Massachusetts sportsbooks kept revenue high in May despite a lighter local sports calendar and a year over year drop in betting volume.
Good to know
Massachusetts did not need a record betting month to collect a solid tax return. The Massachusetts Gaming Commission reported $70.6 million in adjusted sports wagering revenue for May, which produced $14.1 million for the state.
That pushed year to date sports betting tax revenue to nearly $75 million.
The headline number still looked healthy because operators kept 11.4% of all wagers. That hold came below the 12.6% win rate from May 2025, but it still gave Massachusetts sportsbooks a fourth month above 10% in 2026.
Handle told a different story. Bettors placed $632.1 million in wagers, down 3.6% from last May. A lower handle usually points to softer activity, but a double digit hold kept Massachusetts sports betting revenue well above a quiet result.
Online betting did nearly all the work. Mobile sportsbooks took $625 million in wagers and won $71.6 million in gross revenue. Retail books handled only $7.1 million and held 7.5%.

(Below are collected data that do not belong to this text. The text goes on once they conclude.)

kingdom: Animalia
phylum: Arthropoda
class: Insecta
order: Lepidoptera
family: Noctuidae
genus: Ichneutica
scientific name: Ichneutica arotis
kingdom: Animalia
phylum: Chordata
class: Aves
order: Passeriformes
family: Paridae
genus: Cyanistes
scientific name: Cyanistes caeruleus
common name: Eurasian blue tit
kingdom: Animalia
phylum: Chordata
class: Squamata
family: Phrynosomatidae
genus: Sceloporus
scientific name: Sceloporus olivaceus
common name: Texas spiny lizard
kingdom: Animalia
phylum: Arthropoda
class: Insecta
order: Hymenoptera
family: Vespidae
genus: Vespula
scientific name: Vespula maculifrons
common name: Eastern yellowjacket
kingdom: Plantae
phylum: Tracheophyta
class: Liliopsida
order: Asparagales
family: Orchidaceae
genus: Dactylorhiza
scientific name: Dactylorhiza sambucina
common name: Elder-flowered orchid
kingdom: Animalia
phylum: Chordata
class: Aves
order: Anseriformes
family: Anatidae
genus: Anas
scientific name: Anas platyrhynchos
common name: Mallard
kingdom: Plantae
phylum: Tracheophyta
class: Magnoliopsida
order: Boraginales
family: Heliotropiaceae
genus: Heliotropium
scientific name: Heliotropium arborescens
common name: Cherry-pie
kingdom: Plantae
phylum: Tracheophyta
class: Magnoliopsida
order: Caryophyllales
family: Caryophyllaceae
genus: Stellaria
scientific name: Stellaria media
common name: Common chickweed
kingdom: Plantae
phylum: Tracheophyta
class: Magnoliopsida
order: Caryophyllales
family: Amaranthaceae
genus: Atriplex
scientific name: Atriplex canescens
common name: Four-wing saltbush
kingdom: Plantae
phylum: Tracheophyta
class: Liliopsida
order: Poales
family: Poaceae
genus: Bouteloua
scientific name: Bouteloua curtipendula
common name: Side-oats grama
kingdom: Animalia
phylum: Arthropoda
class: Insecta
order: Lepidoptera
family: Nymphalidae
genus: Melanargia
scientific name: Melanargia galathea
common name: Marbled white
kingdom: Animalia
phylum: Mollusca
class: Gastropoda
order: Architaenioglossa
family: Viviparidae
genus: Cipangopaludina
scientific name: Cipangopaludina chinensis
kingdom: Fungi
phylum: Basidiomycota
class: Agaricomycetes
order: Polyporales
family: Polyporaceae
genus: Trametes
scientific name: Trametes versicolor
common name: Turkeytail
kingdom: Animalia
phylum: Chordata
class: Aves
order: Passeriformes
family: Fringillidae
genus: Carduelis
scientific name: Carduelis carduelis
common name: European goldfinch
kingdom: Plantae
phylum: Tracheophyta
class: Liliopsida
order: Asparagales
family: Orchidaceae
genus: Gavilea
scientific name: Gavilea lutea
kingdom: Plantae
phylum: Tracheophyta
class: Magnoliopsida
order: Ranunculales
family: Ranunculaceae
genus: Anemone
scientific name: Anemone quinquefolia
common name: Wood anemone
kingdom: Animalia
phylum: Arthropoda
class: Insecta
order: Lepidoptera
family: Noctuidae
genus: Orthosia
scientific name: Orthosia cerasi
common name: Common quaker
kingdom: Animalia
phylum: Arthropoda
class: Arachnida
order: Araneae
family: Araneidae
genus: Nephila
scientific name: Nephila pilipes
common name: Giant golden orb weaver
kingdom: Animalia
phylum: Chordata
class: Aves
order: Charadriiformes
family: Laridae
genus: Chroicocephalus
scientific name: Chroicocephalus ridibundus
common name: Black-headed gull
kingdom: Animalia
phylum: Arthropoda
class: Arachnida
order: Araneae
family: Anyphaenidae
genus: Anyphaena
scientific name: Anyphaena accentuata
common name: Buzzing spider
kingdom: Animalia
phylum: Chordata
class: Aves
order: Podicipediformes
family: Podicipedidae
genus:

DraftKings stayed far ahead in Massachusetts with $306.5 million in online handle and $35.1 million in gross revenue. The operator handle fell by $25 million from May 2025, but it still controlled almost half of the full online market.
FanDuel had the sharper revenue rate. It took $158.7 million in wagers and won $20.7 million, good for a 13.1% hold. Among the larger online brands, no one else matched that percentage.
Fanatics Sportsbook gave the market its clearest growth story. Handle climbed from $46.3 million last May to $70.5 million, while revenue rose 27% to $7.5 million. Its 10.6% hold kept it firmly in double digit territory.
BetMGM also reached double digits, with $4.7 million in revenue from a $46.5 million handle. Caesars won $1.7 million from $21.3 million in bets for an 8.1% hold. theScore Bet also made $1.7 million, but from a smaller $17.5 million handle.
Bally Bet sat at the bottom on hold, keeping only 3.5% from more than $4 million in wagers.
Boston Teams Left Fewer Betting Spots
The softer handle had a clear local sports reason. The Boston Celtics played only one playoff game in May before exiting in the first round against the Philadelphia 76ers. One year earlier, their run to the Eastern Conference finals helped produce the biggest May handle since legal Massachusetts sports betting launched in 2023.
The Boston Bruins also left the NHL playoffs in the first round. With both local playoff teams out early, Massachusetts bettors had fewer hometown postseason markets to drive volume.
The Boston Red Sox filled part of the gap, but not with a strong month. They went 13-14 in May and struggled at home with a 4-11 record.
For operators, that mix created a useful result anyway. Massachusetts betting activity came in below last May, but sportsbook margins stayed high enough to keep revenue, taxes and online operator performance strong.